= Passage provided =
★ ★ ★ ★

I’ve had a sinking feeling that she wouldn’t make it through this winter, and honestly, that I shouldn’t ask her to. Where she used to be my sure-footed, take-a-mudrock-downhill-at-a-canter trail horse, her gait has lost its stability as her muscles along her topline and hips have deteriorated. She had been retired from active riding for about 1.5 years. We still would do trail rides periodically when she had good days. She had not had a good day where her gait looked stable enough to ride since the summer.

Over the past few months, she has had bad days. At the barn, we took to calling them “episodes,” because that’s what they seemed to be. Most days she would have that mischievous,interested spark in her eye when she saw me. She would carefully pick her way through the paddock to see if I had treats for her. She would nicker and recognize me.

On her bad days, she seemed confused about where she was. Each step was wobbly like she was trying to be careful where she stepped but her body didn’t have the coordination she remembered. Most days her gait was unsteady, but she would still manage to harass her paddock mate and chase the other away from hay piles even at a canter. Not on Prize’s bad days. On days when she had episodes, she didn’t leave her stall or her paddock. She would stand in the same place most of the day with her head poking out of the stall, her eyes focused inward. An episode lasted anywhere from a few hours to a day, at most.

Prize and I at a trail ride shortly after she first returned to me, 2010.
Prize and I at a trail ride shortly after she first returned to me, 2010.

The episodes, at first, were a very rare occurrence. A few months apart, but with growing frequency. We have tried a lot of different things. Pain management meds, anti-inflammation supplements, joint supplements (she’s been on this for years)… In December, she was having episodes once a week.

She had a bad day yesterday, Saturday, and it was worse than the others. Her lack of coordination was so pronounced that she had trouble trying to scratch her hock with her mouth. She tried to position her leg in the right spot and then started to lean around to reach her hock, and would stop. She would stay in that position, with her back legs splayed apart, her back right awkwardly on the ground reaching towards her front legs, and her head turned back staring at her legs. Her front legs were spread apart for balance. She would stand like that for a few minutes, and then it was like a light would click and she would pull her legs back underneath her. She couldn’t walk without losing her footing and almost falling several times.

★ ★ ★ ★

= Tasks to carry out =
1/ In the passage about the aging horse, how long had Prize been retired from active riding?
2/ Carry the passage about the aging horse forward from its final sentence.

= Collected data entries =
★ ★ ★ ★

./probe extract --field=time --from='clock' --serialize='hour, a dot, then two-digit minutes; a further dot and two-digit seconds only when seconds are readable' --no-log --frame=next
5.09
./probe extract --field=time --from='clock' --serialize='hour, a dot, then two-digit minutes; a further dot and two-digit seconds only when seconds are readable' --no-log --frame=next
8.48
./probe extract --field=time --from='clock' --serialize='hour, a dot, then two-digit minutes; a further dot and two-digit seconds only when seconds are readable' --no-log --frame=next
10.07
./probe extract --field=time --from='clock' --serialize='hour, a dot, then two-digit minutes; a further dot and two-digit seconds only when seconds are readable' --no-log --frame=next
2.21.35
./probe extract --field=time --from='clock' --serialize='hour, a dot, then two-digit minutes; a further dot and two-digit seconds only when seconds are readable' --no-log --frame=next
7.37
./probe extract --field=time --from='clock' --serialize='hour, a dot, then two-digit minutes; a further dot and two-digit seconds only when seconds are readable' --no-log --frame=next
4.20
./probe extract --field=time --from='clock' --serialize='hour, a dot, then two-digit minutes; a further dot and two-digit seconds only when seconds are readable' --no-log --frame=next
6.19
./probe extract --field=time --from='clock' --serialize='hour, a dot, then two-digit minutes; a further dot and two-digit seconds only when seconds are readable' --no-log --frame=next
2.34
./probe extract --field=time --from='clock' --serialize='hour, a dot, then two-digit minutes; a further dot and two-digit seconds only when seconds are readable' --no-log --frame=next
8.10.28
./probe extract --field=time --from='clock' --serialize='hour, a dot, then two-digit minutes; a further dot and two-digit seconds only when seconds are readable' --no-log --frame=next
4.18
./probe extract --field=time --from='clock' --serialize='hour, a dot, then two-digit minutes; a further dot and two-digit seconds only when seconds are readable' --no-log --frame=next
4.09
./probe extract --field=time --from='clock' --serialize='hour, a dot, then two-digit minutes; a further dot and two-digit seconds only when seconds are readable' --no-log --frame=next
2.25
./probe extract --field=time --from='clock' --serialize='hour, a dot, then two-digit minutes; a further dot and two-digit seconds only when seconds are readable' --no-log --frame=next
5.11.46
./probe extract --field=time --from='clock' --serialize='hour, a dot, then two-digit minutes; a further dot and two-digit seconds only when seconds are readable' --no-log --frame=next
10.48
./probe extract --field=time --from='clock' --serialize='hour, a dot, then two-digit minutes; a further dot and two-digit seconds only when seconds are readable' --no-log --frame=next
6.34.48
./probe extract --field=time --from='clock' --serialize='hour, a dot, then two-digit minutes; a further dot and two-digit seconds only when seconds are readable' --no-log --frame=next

★ ★ ★ ★

= The replies =
1/ About 1.5 years.

2/
She refused to eat until we gave her some Banamine (pain meds). Watching her, I could see how much pain she was in. This episode didn’t end on Saturday. It continued into Sunday and lasted the day. At one point shortly after she received the afternoon’s dose (and before it had kicked in), she laid down with her legs straight out and her lips set in a grimace across her face. Several of us stopped what we were doing to watch her belly to make sure she was still breathing.

She has been telling me in no uncertain terms that she is hurting.

I’ve known that this was coming. The sense of dread has been an undercurrent in my mind for the entire fall and winter seasons. That my sweet Prize was going to need to be let go with all of the beauty and dignity that she has shared with me over the past 30 years. I can’t put her through a harsh, wet, slippery winter.

When Prize came back to me six years ago, the girl who had Prize taught her how to give kisses. The girl would hold a peppermint candy in her mouth and Prize would reach up and gently take it. So today I went to the tack shop and bought some of Prize’s favorite treats: thick molasses and oat muffins with a peppermint candy in the middle. She might not be able to bite the peppermint, but she would be able to have the taste of it on the soft treat.

Prize and Kasane having a moment.
Prize and Kasane having a moment.

She hadn’t eaten much today, but she ate six of those treats. And asked for more. And nickered at me. She was spoiled and loved on and cooed over (but always with the awareness that being in a stall with an unsteady horse isn’t necessarily safe). It warmed my heart to see her in less pain after the meds kicked in. The difference in how she felt also spoke wonders.

The barn owner and I talked today. Prize is his favorite horse. (He calls her “my good horse.” On days when Kasane has been doing particularly well, he calls her my “other good horse.”) I asked him if he thought it was Prize’s time. He nodded and said yes, and tried like me to not cry.

The vet will be out on Monday. It is time. As much as I don’t want it to be time, how Prize is physically and mentally says it clearly. I can’t put her through this anymore.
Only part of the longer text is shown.